Complete the following:
(1) In the forum thread below about fish dying after a first water change, why does gunnerx say the cichlids would have died no matter what? Answer in one to three sentences.
(2) Continue the forum thread about fish dying after a first water change from where it stops.

Text under study:
__________________________________________________
# First Water Change = Dead Fish



## ddnguy (May 15, 2008)

Hi Everyone.

I've had my 180 gl going for about 3-4 weeks.

I decided to do a water change today do to the Test Kit I bought saying that the Nitrite level was to high.

I did a 40% water change.

When I went to fill the tank back up... almost instantly my African Cichlids were laying on the floor of the tank - which looked like gasping for air. I have 3 gold fish in the tank also - they are left over from the 40 I had bought to get the tank going.

I am sick to my stomach - as all 20 of my Cichlids died except for 2.

Can anyone tell me what i did wrong?

The goldfish are fine but the Cichlids hit the bottom of the tank laying on their sides gasping for air...????

What the heck did I do wrong????

Any info would be greatly appreciated.

thanks.


----------



## gunnerx (Apr 14, 2008)

Did you have all those fishes in there from the start? You say you've only had the 180g going for 3-4 weeks, that was from the time you set it up? That's not enough time to cycle a tank properly. Plus, cichlids and goldfish should never be mixed. They were probably suffering from the nitrite spike and ammonia so they would have been dead no matter what.


----------



## Windsor (Mar 17, 2008)

Perhaps we can chip in and ask a few more questions first...

What are the conditions of your tap water? pH?

Did you add dechorinator?

Did you rinse the filter media with tap water or replace it entirely?

What was the temperature of the new water into the tank?


----------



## ddnguy (May 15, 2008)

gunnerx said:


> Did you have all those fishes in there from the start? You say you've only had the 180g going for 3-4 weeks, that was from the time you set it up? That's not enough time to cycle a tank properly. Plus, cichlids and goldfish should never be mixed. They were probably suffering from the nitrite spike and ammonia so they would have been dead no matter what.


Hi,

No I started with the goldfish then they died off one at a time then I was left with 3.

I was hoping the cichlids would eat them eventually.

Whats funny is the Goldfish are still doing very well... They are swimming around like nothing happened....


----------



## ddnguy (May 15, 2008)

gunnerx said:


> Did you have all those fishes in there from the start? You say you've only had the 180g going for 3-4 weeks, that was from the time you set it up? That's not enough time to cycle a tank properly. Plus, cichlids and goldfish should never be mixed. They were probably suffering from the nitrite spike and ammonia so they would have been dead no matter what.
__________________________________________________
Supplied entries:
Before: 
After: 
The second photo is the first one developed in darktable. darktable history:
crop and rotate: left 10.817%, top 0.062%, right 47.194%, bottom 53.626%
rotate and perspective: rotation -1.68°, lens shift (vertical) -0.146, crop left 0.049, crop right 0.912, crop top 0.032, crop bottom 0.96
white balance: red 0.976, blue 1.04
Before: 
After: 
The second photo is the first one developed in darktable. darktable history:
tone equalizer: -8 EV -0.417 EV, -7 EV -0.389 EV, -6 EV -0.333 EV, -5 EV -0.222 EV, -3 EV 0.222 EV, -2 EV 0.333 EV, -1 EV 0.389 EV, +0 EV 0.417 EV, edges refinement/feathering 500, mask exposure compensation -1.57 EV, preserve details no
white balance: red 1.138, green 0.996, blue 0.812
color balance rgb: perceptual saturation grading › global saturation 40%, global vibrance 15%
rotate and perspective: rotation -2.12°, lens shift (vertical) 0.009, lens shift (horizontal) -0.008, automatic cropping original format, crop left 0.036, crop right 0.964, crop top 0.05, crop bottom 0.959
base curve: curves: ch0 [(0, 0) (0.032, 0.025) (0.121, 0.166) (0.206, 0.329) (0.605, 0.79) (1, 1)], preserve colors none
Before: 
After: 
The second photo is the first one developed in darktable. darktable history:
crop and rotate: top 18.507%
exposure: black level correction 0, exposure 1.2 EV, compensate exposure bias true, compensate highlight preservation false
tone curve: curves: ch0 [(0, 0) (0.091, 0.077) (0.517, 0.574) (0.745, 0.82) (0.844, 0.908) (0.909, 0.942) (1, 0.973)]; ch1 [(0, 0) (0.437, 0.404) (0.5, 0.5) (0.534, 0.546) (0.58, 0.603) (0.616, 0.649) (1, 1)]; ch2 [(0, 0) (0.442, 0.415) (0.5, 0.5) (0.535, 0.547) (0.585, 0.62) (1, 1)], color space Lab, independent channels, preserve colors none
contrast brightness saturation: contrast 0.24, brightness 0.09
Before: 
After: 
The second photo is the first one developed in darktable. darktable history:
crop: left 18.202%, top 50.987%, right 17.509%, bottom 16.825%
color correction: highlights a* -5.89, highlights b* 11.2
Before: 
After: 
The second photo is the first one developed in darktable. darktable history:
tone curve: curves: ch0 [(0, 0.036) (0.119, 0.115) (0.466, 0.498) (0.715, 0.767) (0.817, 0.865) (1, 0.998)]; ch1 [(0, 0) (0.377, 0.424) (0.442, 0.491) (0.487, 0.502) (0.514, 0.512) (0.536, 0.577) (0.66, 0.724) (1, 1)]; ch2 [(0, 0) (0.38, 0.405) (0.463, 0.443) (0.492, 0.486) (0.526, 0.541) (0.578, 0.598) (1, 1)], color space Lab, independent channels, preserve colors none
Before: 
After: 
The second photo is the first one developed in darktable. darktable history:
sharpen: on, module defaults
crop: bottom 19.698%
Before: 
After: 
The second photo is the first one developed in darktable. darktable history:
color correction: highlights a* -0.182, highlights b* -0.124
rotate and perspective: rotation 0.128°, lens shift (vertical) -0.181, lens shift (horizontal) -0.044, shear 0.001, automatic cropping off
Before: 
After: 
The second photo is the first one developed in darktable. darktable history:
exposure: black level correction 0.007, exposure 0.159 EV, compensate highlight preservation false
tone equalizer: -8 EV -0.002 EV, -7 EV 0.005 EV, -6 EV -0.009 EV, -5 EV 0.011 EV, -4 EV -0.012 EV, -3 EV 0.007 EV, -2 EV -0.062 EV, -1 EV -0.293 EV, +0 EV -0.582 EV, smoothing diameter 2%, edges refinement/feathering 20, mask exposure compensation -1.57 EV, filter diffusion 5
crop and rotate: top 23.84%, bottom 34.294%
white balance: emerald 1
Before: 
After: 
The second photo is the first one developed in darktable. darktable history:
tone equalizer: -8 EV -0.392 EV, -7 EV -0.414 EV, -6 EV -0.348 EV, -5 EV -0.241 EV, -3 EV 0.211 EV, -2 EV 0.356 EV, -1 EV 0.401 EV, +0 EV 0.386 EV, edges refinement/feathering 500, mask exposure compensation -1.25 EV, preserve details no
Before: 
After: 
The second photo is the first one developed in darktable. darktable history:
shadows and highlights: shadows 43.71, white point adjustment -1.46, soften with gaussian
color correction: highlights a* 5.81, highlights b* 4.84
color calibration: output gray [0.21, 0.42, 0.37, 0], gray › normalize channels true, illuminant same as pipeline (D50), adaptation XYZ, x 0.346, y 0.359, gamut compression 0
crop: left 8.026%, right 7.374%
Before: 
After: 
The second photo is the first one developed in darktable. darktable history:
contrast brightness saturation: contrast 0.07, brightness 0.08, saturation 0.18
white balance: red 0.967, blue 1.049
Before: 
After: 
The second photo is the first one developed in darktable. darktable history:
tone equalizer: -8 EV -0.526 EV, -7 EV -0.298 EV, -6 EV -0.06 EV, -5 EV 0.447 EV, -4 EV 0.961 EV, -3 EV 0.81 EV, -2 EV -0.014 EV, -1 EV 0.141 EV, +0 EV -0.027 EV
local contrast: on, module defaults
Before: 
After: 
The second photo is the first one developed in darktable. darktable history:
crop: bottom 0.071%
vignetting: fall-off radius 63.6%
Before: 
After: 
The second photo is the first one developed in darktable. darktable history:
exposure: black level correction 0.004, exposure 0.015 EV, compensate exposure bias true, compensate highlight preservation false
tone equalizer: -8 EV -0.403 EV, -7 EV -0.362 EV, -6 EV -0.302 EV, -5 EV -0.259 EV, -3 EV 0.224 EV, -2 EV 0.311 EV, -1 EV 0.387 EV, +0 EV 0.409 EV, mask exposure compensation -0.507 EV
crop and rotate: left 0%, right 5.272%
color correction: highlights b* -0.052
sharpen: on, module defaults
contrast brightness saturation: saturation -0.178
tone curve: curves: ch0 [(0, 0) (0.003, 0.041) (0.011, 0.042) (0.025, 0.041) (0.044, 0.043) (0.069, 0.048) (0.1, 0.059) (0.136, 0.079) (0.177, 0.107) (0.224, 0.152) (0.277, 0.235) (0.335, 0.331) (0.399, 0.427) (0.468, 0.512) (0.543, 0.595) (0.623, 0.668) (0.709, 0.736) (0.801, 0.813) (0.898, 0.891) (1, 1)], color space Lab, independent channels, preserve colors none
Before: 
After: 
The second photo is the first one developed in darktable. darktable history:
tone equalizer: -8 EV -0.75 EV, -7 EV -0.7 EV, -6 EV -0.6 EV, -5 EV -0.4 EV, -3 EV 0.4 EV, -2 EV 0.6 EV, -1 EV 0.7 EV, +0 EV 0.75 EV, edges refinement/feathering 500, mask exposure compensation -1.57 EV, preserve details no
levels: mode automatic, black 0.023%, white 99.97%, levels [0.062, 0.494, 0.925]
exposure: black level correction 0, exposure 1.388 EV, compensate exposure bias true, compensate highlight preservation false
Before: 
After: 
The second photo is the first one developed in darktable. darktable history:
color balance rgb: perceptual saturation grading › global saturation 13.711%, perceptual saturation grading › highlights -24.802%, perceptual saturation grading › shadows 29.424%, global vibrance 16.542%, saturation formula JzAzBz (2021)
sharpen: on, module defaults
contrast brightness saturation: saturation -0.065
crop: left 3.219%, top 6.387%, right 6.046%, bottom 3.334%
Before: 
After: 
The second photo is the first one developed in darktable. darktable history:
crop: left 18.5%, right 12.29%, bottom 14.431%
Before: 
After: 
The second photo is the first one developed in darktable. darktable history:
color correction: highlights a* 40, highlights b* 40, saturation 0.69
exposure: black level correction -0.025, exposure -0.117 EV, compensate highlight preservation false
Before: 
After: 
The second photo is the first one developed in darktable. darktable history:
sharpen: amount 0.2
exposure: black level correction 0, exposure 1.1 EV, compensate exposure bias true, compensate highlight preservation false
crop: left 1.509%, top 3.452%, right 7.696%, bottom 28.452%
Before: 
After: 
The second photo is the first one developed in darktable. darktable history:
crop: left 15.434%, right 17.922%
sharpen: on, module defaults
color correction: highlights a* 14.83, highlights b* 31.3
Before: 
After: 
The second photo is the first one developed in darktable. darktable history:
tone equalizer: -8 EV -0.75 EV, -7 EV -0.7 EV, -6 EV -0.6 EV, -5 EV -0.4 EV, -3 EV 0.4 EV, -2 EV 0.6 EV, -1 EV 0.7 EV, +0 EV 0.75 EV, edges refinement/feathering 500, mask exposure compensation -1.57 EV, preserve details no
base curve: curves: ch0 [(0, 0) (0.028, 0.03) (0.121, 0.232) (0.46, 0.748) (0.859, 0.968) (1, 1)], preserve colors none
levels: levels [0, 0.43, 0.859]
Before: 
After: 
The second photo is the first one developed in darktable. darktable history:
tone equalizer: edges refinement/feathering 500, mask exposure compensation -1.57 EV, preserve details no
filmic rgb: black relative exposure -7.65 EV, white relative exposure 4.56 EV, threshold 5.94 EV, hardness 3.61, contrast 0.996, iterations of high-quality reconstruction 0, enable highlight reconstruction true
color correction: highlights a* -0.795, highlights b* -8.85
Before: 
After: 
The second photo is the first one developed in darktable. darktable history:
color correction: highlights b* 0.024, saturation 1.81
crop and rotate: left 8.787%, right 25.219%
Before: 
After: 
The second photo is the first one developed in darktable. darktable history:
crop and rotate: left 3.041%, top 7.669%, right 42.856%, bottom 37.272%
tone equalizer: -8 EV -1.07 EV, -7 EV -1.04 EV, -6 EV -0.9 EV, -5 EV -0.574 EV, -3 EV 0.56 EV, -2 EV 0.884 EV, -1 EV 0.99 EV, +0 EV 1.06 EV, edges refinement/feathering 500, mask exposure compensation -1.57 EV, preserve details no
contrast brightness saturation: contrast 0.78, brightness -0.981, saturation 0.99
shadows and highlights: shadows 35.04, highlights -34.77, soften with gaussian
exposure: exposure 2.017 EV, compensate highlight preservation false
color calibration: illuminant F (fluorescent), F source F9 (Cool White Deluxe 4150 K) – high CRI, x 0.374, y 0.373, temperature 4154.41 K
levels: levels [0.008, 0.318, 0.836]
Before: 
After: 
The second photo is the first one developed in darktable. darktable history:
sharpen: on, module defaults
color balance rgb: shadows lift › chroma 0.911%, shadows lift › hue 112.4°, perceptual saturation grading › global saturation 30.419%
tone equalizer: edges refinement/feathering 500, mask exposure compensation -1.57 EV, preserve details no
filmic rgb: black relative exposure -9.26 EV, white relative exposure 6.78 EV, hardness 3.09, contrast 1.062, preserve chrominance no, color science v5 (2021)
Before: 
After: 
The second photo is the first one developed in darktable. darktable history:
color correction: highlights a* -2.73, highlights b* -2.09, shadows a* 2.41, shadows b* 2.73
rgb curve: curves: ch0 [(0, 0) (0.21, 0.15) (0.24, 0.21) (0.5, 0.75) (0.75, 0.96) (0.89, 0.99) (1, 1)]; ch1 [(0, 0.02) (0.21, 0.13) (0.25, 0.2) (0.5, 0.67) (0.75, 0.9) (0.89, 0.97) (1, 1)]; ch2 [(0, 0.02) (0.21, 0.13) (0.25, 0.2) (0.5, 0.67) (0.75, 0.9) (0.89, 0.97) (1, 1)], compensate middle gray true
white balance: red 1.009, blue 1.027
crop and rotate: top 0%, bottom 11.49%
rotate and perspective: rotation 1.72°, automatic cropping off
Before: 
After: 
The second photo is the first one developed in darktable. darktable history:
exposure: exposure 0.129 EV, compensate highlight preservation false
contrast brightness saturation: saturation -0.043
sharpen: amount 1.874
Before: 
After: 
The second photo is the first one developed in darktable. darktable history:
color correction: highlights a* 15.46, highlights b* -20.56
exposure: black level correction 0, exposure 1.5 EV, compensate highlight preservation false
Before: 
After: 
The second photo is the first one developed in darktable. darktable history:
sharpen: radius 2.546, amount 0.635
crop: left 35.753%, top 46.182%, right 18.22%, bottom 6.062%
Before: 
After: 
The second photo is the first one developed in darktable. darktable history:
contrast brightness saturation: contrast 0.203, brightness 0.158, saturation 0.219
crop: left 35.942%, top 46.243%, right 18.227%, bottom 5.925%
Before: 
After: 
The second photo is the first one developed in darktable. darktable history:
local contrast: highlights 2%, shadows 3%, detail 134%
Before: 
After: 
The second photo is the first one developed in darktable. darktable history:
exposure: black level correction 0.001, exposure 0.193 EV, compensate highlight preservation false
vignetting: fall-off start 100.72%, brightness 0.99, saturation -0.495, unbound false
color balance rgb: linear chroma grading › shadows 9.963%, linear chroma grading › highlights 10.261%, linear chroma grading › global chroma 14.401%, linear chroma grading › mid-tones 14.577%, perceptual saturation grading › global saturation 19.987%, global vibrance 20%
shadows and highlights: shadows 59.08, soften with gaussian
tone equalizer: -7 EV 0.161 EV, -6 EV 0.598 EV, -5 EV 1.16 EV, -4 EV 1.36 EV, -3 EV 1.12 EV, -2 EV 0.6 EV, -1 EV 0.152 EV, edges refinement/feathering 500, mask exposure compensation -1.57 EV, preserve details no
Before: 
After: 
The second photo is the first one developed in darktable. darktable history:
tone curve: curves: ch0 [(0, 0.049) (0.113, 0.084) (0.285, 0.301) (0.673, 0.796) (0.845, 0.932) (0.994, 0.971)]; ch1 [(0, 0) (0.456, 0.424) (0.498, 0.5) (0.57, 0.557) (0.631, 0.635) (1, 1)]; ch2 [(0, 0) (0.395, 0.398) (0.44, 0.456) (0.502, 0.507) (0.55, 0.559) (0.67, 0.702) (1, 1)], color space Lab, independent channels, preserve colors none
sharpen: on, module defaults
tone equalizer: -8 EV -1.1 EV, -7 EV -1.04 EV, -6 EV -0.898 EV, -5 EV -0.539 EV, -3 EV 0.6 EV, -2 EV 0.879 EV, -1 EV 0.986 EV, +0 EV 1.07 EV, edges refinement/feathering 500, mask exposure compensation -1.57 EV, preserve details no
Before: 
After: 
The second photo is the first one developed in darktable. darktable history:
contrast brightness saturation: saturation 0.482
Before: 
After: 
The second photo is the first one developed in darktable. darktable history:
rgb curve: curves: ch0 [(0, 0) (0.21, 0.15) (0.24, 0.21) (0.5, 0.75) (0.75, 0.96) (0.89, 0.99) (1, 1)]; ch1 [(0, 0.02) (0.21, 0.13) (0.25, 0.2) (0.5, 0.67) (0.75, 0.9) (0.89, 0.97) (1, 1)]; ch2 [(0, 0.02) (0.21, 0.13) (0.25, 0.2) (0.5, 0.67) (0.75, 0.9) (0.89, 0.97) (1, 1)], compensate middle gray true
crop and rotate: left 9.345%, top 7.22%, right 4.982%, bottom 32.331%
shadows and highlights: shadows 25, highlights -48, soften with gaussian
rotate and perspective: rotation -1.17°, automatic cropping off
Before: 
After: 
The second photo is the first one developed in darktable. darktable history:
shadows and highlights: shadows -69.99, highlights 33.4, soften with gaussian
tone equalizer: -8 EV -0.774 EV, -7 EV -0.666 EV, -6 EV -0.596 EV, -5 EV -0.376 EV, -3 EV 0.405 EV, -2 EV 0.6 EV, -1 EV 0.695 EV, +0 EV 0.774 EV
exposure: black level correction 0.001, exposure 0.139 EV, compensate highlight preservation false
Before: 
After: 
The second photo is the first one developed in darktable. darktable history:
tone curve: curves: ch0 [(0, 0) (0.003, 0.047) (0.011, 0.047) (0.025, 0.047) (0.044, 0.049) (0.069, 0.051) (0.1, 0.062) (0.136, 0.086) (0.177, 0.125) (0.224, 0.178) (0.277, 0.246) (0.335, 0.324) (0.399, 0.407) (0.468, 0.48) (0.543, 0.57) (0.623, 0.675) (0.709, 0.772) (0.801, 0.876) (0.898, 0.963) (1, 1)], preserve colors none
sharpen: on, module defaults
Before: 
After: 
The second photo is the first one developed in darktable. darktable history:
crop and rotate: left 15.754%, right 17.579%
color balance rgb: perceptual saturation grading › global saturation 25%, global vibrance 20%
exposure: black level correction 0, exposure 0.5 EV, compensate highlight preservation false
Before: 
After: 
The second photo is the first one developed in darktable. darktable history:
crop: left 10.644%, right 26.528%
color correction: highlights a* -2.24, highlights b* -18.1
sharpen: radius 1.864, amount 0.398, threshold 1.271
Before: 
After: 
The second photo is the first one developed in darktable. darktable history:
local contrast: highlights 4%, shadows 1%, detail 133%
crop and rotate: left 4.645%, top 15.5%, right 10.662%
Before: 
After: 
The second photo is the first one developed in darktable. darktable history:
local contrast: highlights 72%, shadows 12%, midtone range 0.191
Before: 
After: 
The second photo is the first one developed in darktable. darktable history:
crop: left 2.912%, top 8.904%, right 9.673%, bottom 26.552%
__________________________________________________
Responses in order:
(1) The tank had only been running for 3-4 weeks, which gunnerx says is not enough time to cycle it properly. So the cichlids were probably already suffering from the nitrite spike and ammonia.

(2)
Hi,

No, I started with the goldfish then they died off one at a time then I was left with 3.

I was hoping the cichlids would eat them eventually.

Whats funny is the Goldfish are still doing very well... They are swimming around like nothing happened....

Yes - I probably should have let the tank cycle longer.


----------



## F8LBITEva (Nov 9, 2007)

I would say your problem was either not adding enough dechlorinator or too much of a temperature difference shocked them to death.


----------



## ddnguy (May 15, 2008)

Windsor said:


> Perhaps we can chip in and ask a few more questions first...
> 
> What are the conditions of your tap water? pH?
> 
> ...


Hello,

tap water PH = 7.6 - 7.8.

Yes - I use OPI dechorinator - all though I started filling the tank back up and when i noticed the fish laying on the floor - I then added the OPI dechlorinator.

I didin't touch the filters at all. When I kicked them back on - there was a lot of white stuff coming out of them.

The new water temp was about 72 - 76 degrees.

I really think the colder water and me adding the declorinator late in the refill may of had something to do with it.

I've never seen all of the fish hit the floor at the same time and their gills were badly moving - again, almost like they were out of oxygen.

Yet - the gold fish are swimming aroung like nothing happened...

thanks for the replys...


----------



## gunnerx (Apr 14, 2008)

What was the reading for Nitrites? A fully cycled tank should not have any Nitrites. Also, the water temperature might have added to the shock.


----------



## BrianNFlint (Apr 1, 2007)

I did nearly the same thing to one my my fry tanks awhile back. Back in Michigan i could get away with adding the declorinator after the water change but here in Oklahoma there is too much clorine in the water and it MUST be added prior to adding the water. If you are using a hose I would suggest joining the bucket brigade.


----------



## ddnguy (May 15, 2008)

F8LBITEva said:


> I would say your problem was either not adding enough dechlorinator or too much of a temperature difference shocked them to death.


Hello,

I'm leaning with you on this... I think the temp went to low and I should have added the dechlorinator to the tank before adding the new tap water...

BTW - My dad has a '95 Cobra and I have an '03 Z06.... I used to have a WS-6. I love American V8's. :thumb:


----------



## ddnguy (May 15, 2008)

gunnerx said:


> What was the reading for Nitrites? A fully cycled tank should not have any Nitrites. Also, the water temperature might have added to the shock.


Hi,

Before I did a water change - I think the Nitrite level was about 2.0 - If I remember correctly - maybe even higher.

I know this is what prompted the water change in the first place.

thanks.


----------



## ddnguy (May 15, 2008)

BrianNFlint said:


> I did nearly the same thing to one my my fry tanks awhile back. Back in Michigan i could get away with adding the declorinator after the water change but here in Oklahoma there is too much clorine in the water and it MUST be added prior to adding the water. If you are using a hose I would suggest joining the bucket brigade.


I think your right.

When I first noticed them laying on the floor of the tank - I imediately grabbed the OPI Dechlorinator and poored it in. I really think this made a difference - but it was to late by then... They were on the floor gasping for air - and then some would jump and do the "death role" thing.

I guess i need a chlorine test kit to test the level out of the tap. I bought one of those Siphon Clean things that connects to your faucet - I really hope i don't have to do the bucket thing.

thanks.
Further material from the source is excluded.